Progressive rock came out of jazz jams in which the goal was to see how long you could keep a song going by inventing variations on its internal structures. Having had high school education in classical music, European rock musicians threw those structures into the mix and tried to see how long they could keep the song together, or coherent.
Cóndor comes into this picture from another angle, which is equal parts heavy metal and folk rock, and keeps the mix afloat through variety which branches off from one theme that guides each song. This enables the songs to stay together without forcing uniformity, since we the audience know where each part is heading in that we know where it will return, which allows Cóndor to play around with wandering away from the main in order to come back for a stirring return.
Borrowing from the riff lexicon more of garage heavy metal than underground death metal, El valle del Cóndor uses a driving riff to establish the theme of a song, then fleshes it out with avantgarde lead guitar that is more playful than virtuosic although definitely no slouch in the technicality department. On top of that, detours into folkish choruses and pastoral rhythmic riffing give the band time and space to string together its related concepts, exploring territory in search of a path.

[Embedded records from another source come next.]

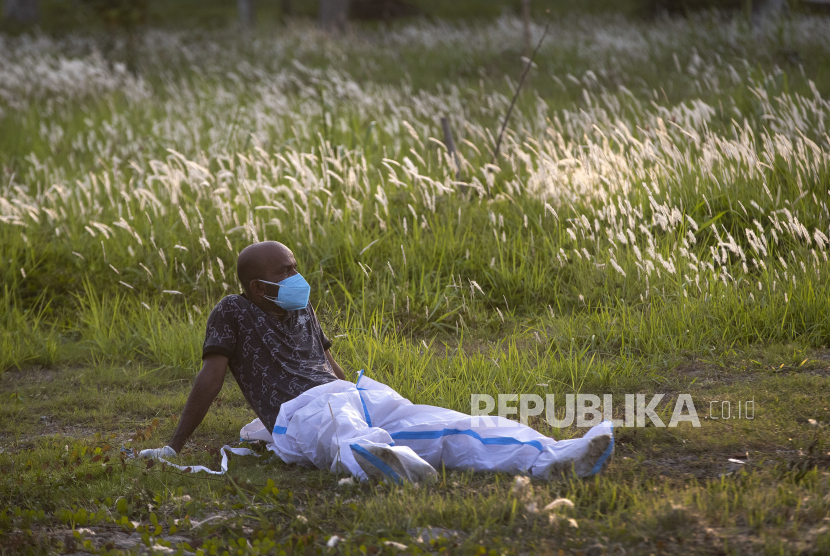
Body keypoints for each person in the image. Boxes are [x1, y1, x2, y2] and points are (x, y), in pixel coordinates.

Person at [139, 241, 614, 483]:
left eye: (296, 266)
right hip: (298, 411)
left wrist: (364, 394)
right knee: (340, 428)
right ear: (255, 286)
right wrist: (174, 446)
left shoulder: (300, 305)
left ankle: (554, 457)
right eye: (284, 272)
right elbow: (211, 377)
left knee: (452, 425)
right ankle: (390, 463)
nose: (296, 277)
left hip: (353, 394)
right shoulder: (234, 311)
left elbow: (327, 363)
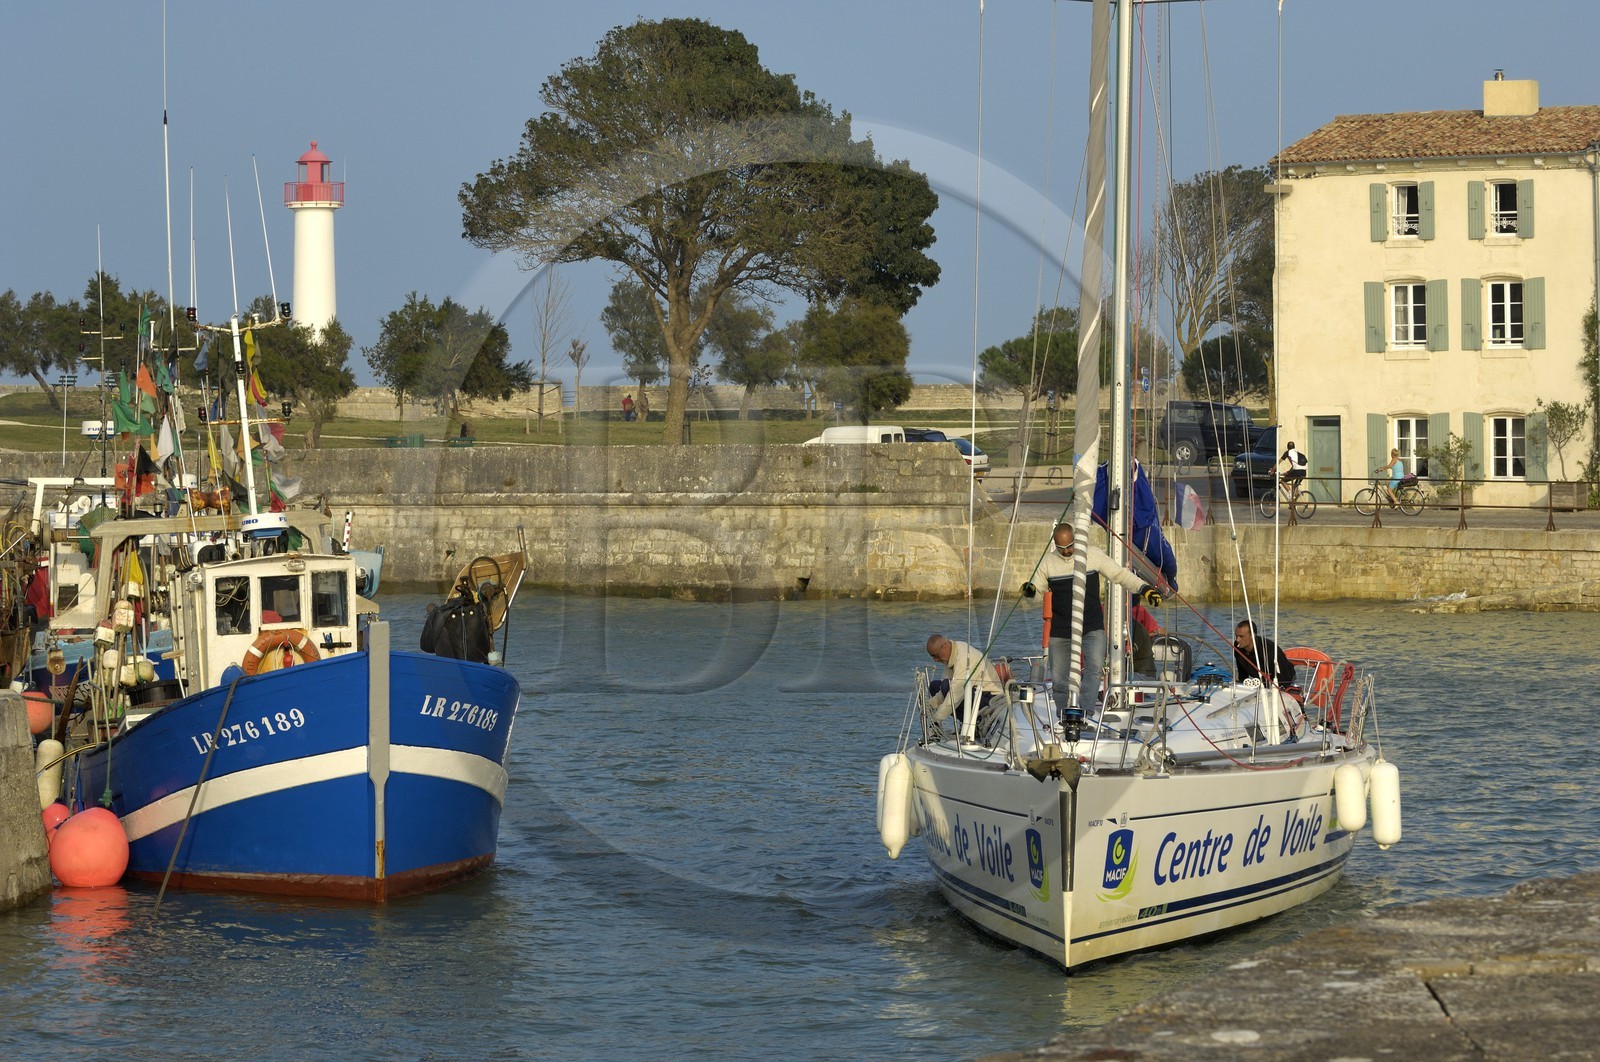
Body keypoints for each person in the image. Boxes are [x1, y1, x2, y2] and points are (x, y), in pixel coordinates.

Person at [1022, 523, 1163, 713]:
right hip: (1061, 629)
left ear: (1075, 540)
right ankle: (1065, 714)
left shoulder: (1092, 555)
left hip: (1092, 626)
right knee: (1058, 678)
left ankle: (1086, 710)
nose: (1066, 552)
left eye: (1070, 546)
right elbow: (1037, 592)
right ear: (1055, 545)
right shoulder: (1047, 562)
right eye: (1061, 548)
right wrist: (1030, 592)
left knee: (1095, 667)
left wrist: (1144, 589)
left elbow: (1119, 574)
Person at [924, 634, 1004, 725]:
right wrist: (930, 705)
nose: (935, 660)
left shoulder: (964, 658)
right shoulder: (952, 652)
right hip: (974, 693)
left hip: (991, 699)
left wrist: (937, 718)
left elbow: (956, 693)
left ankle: (975, 724)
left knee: (947, 686)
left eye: (936, 655)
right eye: (932, 657)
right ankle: (969, 723)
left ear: (945, 647)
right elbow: (944, 691)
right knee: (935, 686)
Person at [1232, 620, 1296, 687]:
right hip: (1260, 680)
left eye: (1241, 636)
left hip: (1285, 677)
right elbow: (1242, 672)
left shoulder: (1269, 651)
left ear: (1253, 635)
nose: (1237, 640)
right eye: (1236, 636)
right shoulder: (1237, 646)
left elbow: (1283, 680)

With influences ranging from Absurd to King Crimson, Cóndor will strike most progressive rock fans as not prog enough, most metal fans as not metal enough, and folk fans as too loud, but really this album seems exploratory in the way that the pre-prog 1960s were. Perhaps if the band were to listen again, and then try to reinterpret this album even without the Rottweiler-on-meth vocals, it would come out more coherently, but that might lose some of its charm.
In the meantime, it makes sense to enjoy this for what it is: a Wild West of influences crashing together in an undefined center, delighted more for the questions it asks than the ones it answers, finding melodies springing up from the clash of its raw elements, and forever in search of the elusive beauty it sometimes reveals.

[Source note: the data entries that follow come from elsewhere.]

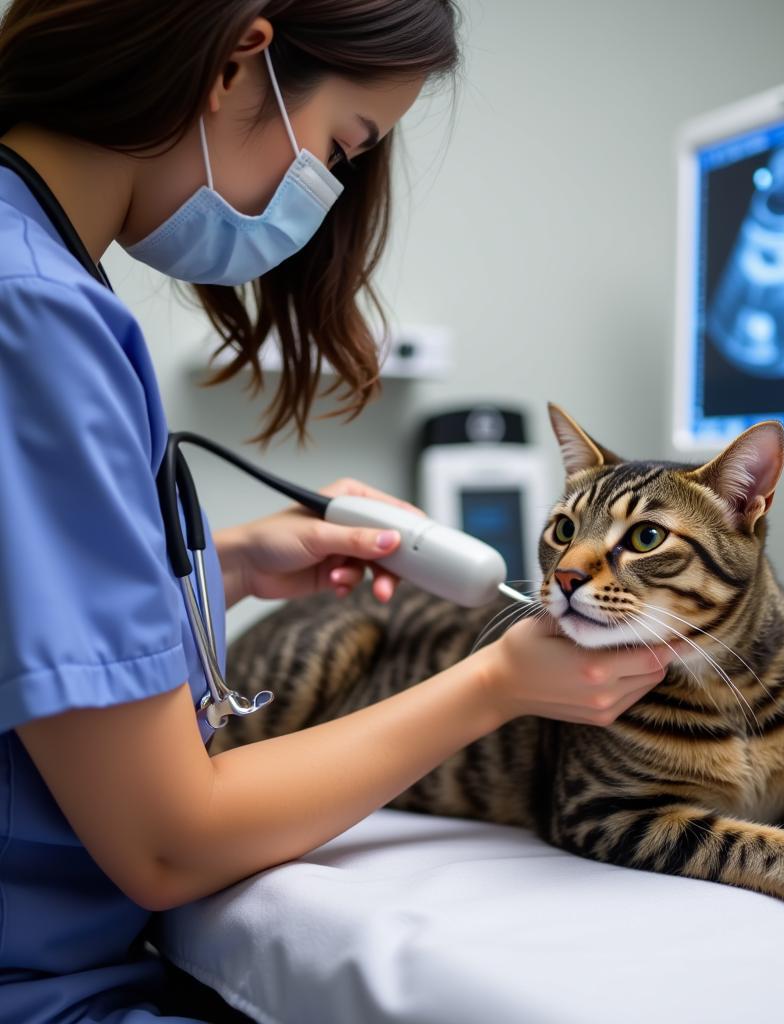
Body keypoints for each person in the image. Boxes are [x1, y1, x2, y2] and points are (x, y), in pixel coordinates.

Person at [0, 2, 685, 1021]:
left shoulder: (41, 274)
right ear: (239, 65)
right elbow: (165, 840)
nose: (320, 198)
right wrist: (491, 683)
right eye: (339, 148)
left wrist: (223, 566)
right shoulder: (35, 315)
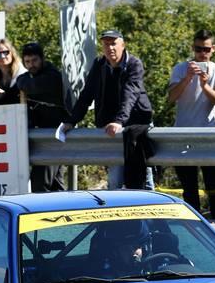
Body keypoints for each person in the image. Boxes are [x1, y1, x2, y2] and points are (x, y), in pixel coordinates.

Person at [61, 30, 154, 190]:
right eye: (106, 44)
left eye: (113, 43)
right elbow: (87, 94)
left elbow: (130, 94)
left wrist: (119, 121)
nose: (110, 48)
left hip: (137, 123)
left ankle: (150, 204)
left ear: (122, 45)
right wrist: (71, 121)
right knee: (115, 179)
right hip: (113, 128)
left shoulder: (134, 64)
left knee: (144, 176)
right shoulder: (99, 64)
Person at [167, 29, 215, 219]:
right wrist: (187, 78)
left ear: (213, 49)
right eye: (198, 49)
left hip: (208, 134)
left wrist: (204, 85)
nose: (202, 54)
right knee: (189, 185)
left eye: (206, 49)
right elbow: (171, 98)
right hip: (183, 134)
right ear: (192, 48)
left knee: (213, 183)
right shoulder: (180, 69)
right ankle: (192, 222)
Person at [16, 42, 69, 193]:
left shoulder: (53, 75)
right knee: (56, 184)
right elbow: (21, 81)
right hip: (44, 137)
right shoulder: (30, 76)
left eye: (34, 60)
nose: (31, 65)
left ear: (42, 59)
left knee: (41, 183)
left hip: (53, 136)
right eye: (27, 62)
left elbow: (32, 85)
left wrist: (24, 83)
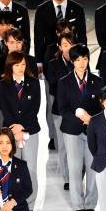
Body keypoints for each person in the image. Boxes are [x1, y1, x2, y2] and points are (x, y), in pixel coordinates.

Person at [57, 43, 103, 211]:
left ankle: (90, 203)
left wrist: (90, 120)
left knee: (93, 166)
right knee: (75, 167)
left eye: (85, 59)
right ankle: (78, 204)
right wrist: (80, 118)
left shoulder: (98, 81)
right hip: (71, 130)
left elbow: (102, 106)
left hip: (92, 130)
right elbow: (62, 108)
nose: (82, 63)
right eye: (78, 59)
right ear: (72, 61)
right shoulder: (64, 82)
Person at [0, 51, 40, 211]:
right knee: (13, 169)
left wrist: (23, 127)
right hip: (11, 134)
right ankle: (14, 203)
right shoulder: (3, 84)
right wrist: (15, 129)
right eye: (17, 65)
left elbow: (34, 108)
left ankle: (29, 205)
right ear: (10, 66)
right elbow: (5, 109)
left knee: (30, 169)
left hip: (30, 131)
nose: (21, 68)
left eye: (23, 64)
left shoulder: (34, 83)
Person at [34, 0, 87, 69]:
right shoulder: (41, 10)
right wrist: (39, 62)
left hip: (74, 57)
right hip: (50, 57)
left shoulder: (77, 8)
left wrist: (83, 55)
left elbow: (82, 35)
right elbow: (38, 38)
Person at [45, 31, 75, 191]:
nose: (68, 48)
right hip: (60, 110)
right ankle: (67, 177)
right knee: (63, 145)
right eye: (65, 45)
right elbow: (54, 85)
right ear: (59, 47)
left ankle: (77, 174)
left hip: (78, 110)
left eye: (71, 44)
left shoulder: (81, 60)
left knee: (77, 145)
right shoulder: (53, 63)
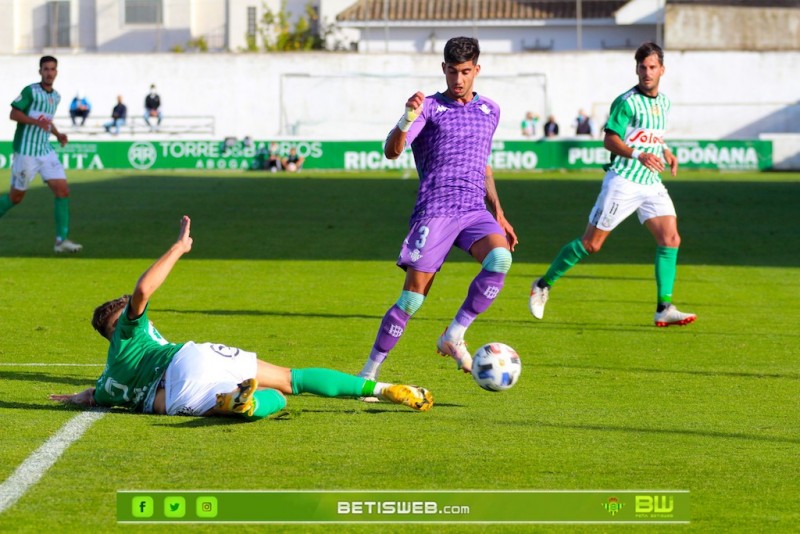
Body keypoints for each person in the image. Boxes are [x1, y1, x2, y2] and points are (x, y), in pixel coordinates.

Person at [49, 216, 434, 419]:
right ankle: (382, 390)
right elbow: (143, 291)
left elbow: (91, 396)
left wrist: (71, 397)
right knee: (290, 381)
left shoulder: (109, 381)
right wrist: (179, 248)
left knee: (265, 401)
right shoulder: (129, 333)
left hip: (176, 398)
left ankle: (241, 403)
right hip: (185, 359)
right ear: (119, 329)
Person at [357, 36, 517, 387]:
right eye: (451, 71)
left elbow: (483, 164)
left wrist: (499, 213)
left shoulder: (491, 110)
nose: (458, 80)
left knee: (501, 259)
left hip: (474, 209)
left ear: (477, 70)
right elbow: (391, 151)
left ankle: (454, 334)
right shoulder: (428, 108)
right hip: (436, 212)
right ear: (443, 69)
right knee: (412, 298)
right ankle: (369, 373)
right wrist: (405, 118)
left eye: (465, 72)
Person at [529, 42, 696, 328]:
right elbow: (610, 139)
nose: (646, 72)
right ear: (637, 69)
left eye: (652, 67)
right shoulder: (627, 101)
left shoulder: (664, 103)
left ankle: (663, 307)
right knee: (591, 245)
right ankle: (543, 284)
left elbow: (650, 134)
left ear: (662, 70)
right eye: (642, 67)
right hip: (624, 181)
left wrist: (664, 151)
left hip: (651, 182)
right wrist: (638, 154)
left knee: (670, 239)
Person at [0, 56, 82, 253]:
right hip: (26, 152)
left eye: (52, 69)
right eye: (46, 69)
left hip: (45, 151)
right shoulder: (31, 91)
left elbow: (47, 120)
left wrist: (58, 134)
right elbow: (14, 114)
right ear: (40, 72)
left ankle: (61, 241)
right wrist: (36, 123)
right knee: (15, 197)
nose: (49, 73)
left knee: (63, 191)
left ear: (56, 72)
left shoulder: (56, 97)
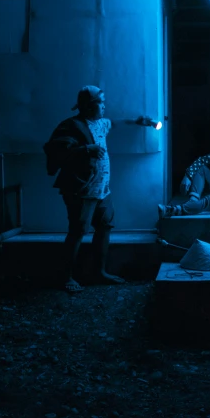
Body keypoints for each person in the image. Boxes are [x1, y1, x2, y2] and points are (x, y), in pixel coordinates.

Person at [44, 85, 156, 293]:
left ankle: (99, 272)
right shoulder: (72, 125)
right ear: (88, 106)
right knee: (77, 232)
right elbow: (54, 149)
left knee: (104, 228)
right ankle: (66, 276)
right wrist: (86, 149)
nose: (104, 107)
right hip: (82, 190)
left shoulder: (101, 124)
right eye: (100, 103)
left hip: (102, 189)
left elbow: (115, 123)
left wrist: (138, 121)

Tags: condor, folk music, Heavy Metal, progressive rock
Song posted reminds of very old The Chasm with maybe more precision, more meandering, and possibly worse production… Interesting. Wild West (or “sur salvaje”) indeed.
The meandering strikes me as more pastoral than random on this one. They could refocus it, but I think they want it to be this way. It makes it less effective as competitive music, but for people who will listen to it anyway, more reflects the pace of life. Some of Texas country music is the same way. They could pump up the chorus, calibrate the beats between verse and chorus to keep energy high, and sweeten the melody, but the point is that it is like life itself, with ups and downs and lots of states in between, spread out over a sprawling landscape where each hollow and vale has its own spirit, its unique flavor and presence… so I think I understand this, and this is more controlled, deliberate, and focused than the last effort from this band.

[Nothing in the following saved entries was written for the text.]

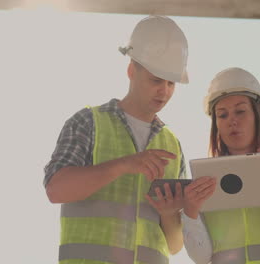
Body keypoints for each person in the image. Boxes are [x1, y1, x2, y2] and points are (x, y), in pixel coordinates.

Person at [43, 16, 190, 264]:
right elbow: (56, 189)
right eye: (156, 80)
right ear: (132, 70)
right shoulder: (88, 123)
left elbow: (175, 246)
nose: (164, 91)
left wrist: (168, 214)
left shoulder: (172, 145)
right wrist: (123, 165)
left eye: (171, 83)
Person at [181, 67, 260, 264]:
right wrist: (190, 213)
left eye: (240, 111)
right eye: (222, 115)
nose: (232, 121)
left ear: (258, 115)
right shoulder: (204, 179)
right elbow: (201, 257)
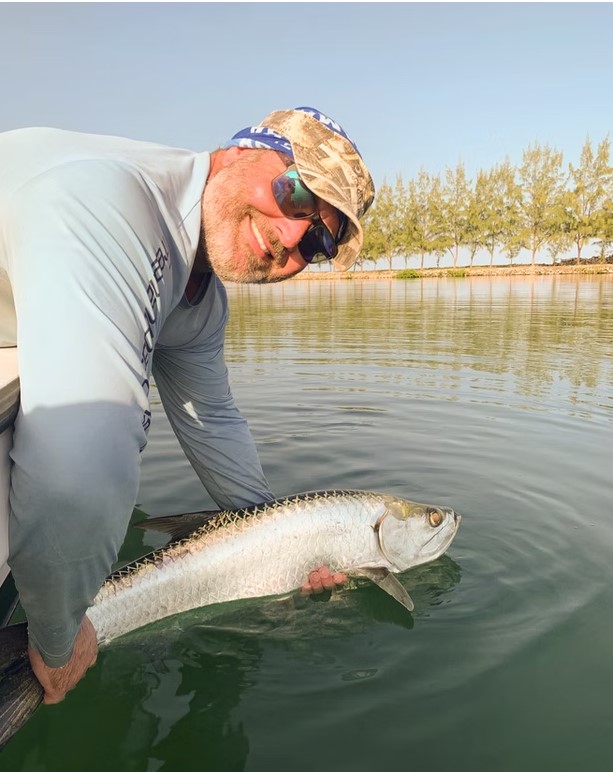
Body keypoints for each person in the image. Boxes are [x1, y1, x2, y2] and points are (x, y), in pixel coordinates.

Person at [0, 106, 375, 704]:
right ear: (239, 151)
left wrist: (282, 543)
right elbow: (79, 473)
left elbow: (214, 422)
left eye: (322, 241)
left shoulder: (201, 305)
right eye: (298, 194)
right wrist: (56, 641)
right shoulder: (112, 202)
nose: (291, 237)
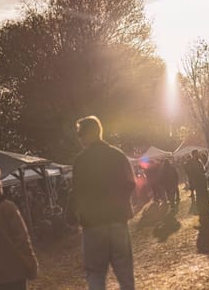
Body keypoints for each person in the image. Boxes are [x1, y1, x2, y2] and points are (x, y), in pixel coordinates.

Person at [72, 116, 136, 290]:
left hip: (93, 224)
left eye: (80, 134)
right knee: (125, 273)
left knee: (95, 273)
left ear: (87, 134)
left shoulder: (81, 160)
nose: (79, 138)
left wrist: (78, 214)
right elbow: (130, 183)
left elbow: (76, 192)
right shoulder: (117, 154)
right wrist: (119, 204)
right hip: (117, 221)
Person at [188, 149, 209, 220]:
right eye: (197, 153)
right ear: (194, 154)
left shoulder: (198, 161)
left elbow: (201, 171)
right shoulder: (193, 162)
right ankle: (202, 211)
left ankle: (207, 210)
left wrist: (204, 171)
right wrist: (203, 173)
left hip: (201, 181)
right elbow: (195, 173)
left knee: (204, 195)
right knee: (200, 196)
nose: (199, 154)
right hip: (198, 182)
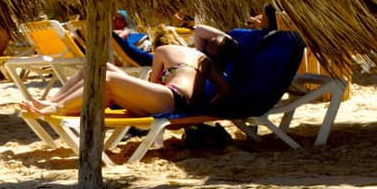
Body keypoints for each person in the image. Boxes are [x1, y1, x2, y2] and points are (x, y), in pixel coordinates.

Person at [21, 26, 232, 118]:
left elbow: (154, 82)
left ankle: (57, 106)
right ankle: (52, 101)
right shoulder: (206, 61)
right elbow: (225, 91)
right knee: (95, 69)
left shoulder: (164, 50)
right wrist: (206, 107)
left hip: (172, 98)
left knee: (106, 77)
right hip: (176, 100)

“It’s not good, but its honest”
Fuck off. Brett is being honest and assessing this for what it’s trying to do not what he thinks it should do instead.
I think it’s good; it is not, however, packaged for immediate consumption, nor is it all that exciting. It fits with a certain mood or time and place. Is it as good as Pure Holocaust? That is both good and more immediate. I think this band is trying for something specific to their region, and much like most highly region specific folk music is not that exciting, it is not that exciting, but it is articulate and evocative.
I want to hear some of the pastoral texas country music you are talking about. Whats a good place to start?
I do not remember any names to cite, and am not really sure I should mention specifics anyway, but if you get off the beaten path in Texas, it’s there…
How does this compare to their first two albums (have not heard the 3rd)? The posted song seems way more disjointed than the early stuff.